By Bonny Burrows
A very special girl may lead this year’s Pakenham Light the Night participants on the annual walk.
Six-year-old Kassidy Hill of Berwick and her mother Karen have been invited to lead the 6 October lantern parade at the Leukaemia Foundation fund-raiser at the Lakeside lake.
Kassidy is bravely fighting acute lymphoblastic leukaemia (ALL), the most common form of childhood leukaemia, characterised by an overproduction of immature white blood cells which crowd the bone marrow, preventing it from making normal blood cells.
Kassidy was diagnosed in late August 2016, aged five.
Her symptoms were feeling “slightly unwell”, a slight temperature, fatigue and an “extremely pale, odd pale” complexion.
“The GP initially thought it was a cold,” Ms Hill said.
But he took a precautionary blood test and later that evening the family got a call to come in.
“He said immediately that she had leukaemia. Kassidy was rushed to Monash Emergency,” Ms Hill said.
“That time was a vag fog for me and the family.”
For the past year, Kassidy has undergone monthly hospital chemotherapy sessions, fortnightly blood count checks, and takes oral chemotherapy drugs daily.
She’s also had an operation to insert a port to administer chemotherapy directly instead of using a cannula.
If all goes well, the port will remain until treatment is finished in November next year.
Her mother said this was the best case scenario, and said the expected treatment time was extended with each setback – be it an infection or illness.
To minimise this risk, there are certain activities Kassidy cannot participate in.
Unlike her school friends, she can’t swim in public swimming pools or play in indoor playgrounds – the risk of infection is too high.
But despite her challenges, her family is determined to give Kassidy as normal a life as possible.
The family is soon off to a trip to Queensland, and has plans to travel to Disneyland once Kassidy’s treatment is complete.
They are also holding out hope for Kassidy’s grandfather, who was recently diagnosed with lymphoma.
Ms Hill said her father faced a tough fight, but found courage in watching Kassidy bravely fight her battle.
She said her family’s experiences drove home the importance of fund-raisers such as Light the Night.
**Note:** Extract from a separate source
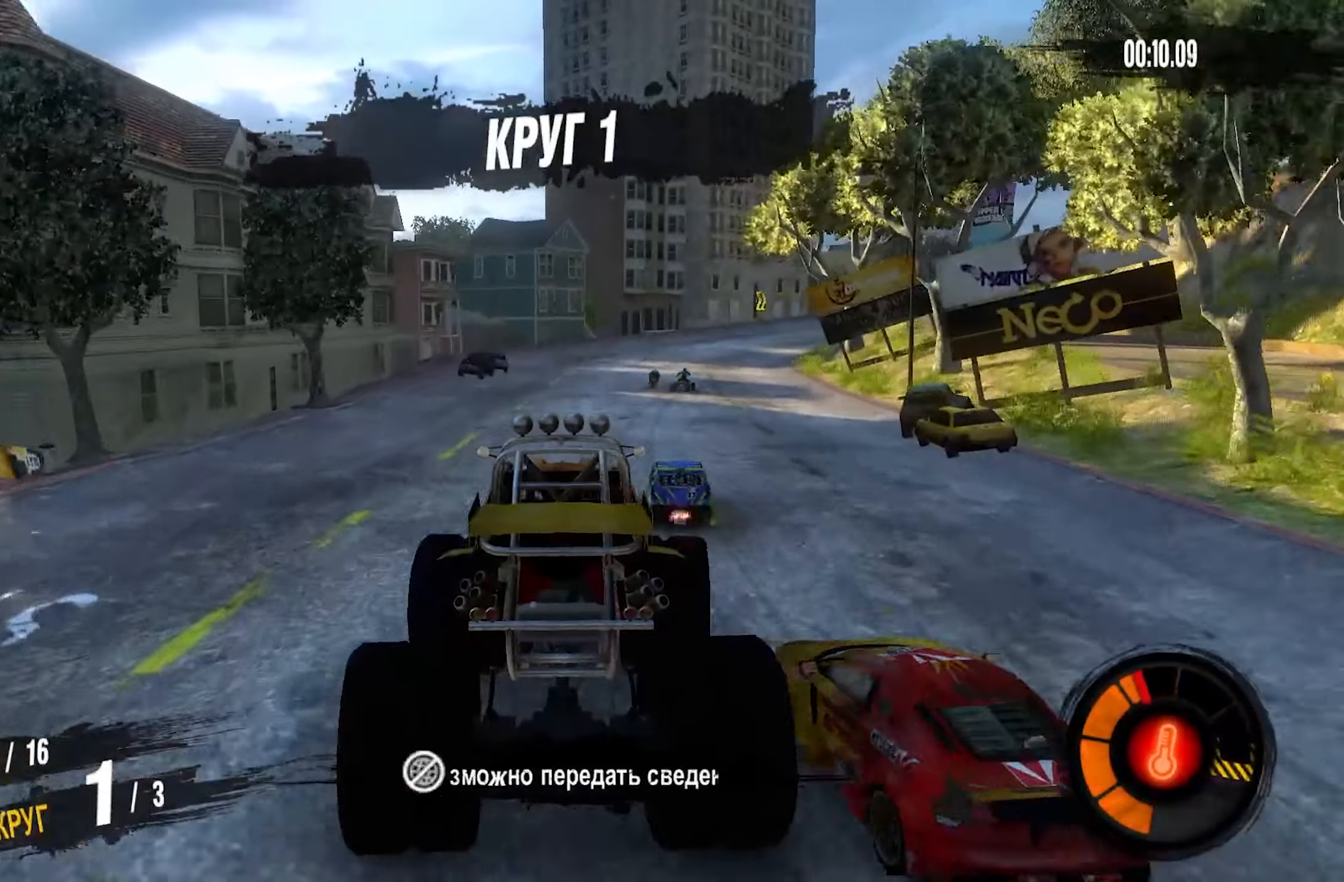
Gameplay with a controller (PlayStation layout); each line is a JSON object with the inputs held at the frame after it. "events" lists button and stick changes between this image and that frame as [ms after this image, input, new state], when the widget could be followed in between.
{"buttons": ["R2"], "left_stick": "right", "right_stick": "center", "events": [[50, "left_stick", "center"], [500, "left_stick", "right"]]}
Ms Hill attended the lantern parade fund-raiser for blood cancers for the first time last year, just six weeks after Kassidy’s diagnosis, and found it a “beautiful, uplifting experience”.
“People think it’s a sad event, but is quite the opposite of that,” Ms Hill said.
“It’s such an uplifting celebration of community support.
“Everyone at Light the Night is happy, and it’s such a great way for the community to get together for a couple of hours and share their happiness.”
Ms Hill said the event had also given Kassidy’s friends and family a purpose.
“Lots of people wanted to do something for Kassidy when she was first diagnosed, but there wasn’t really much they could do and they felt quite helpless,” Ms Hill said.
“Participating in Light the Night has given them a way to help.”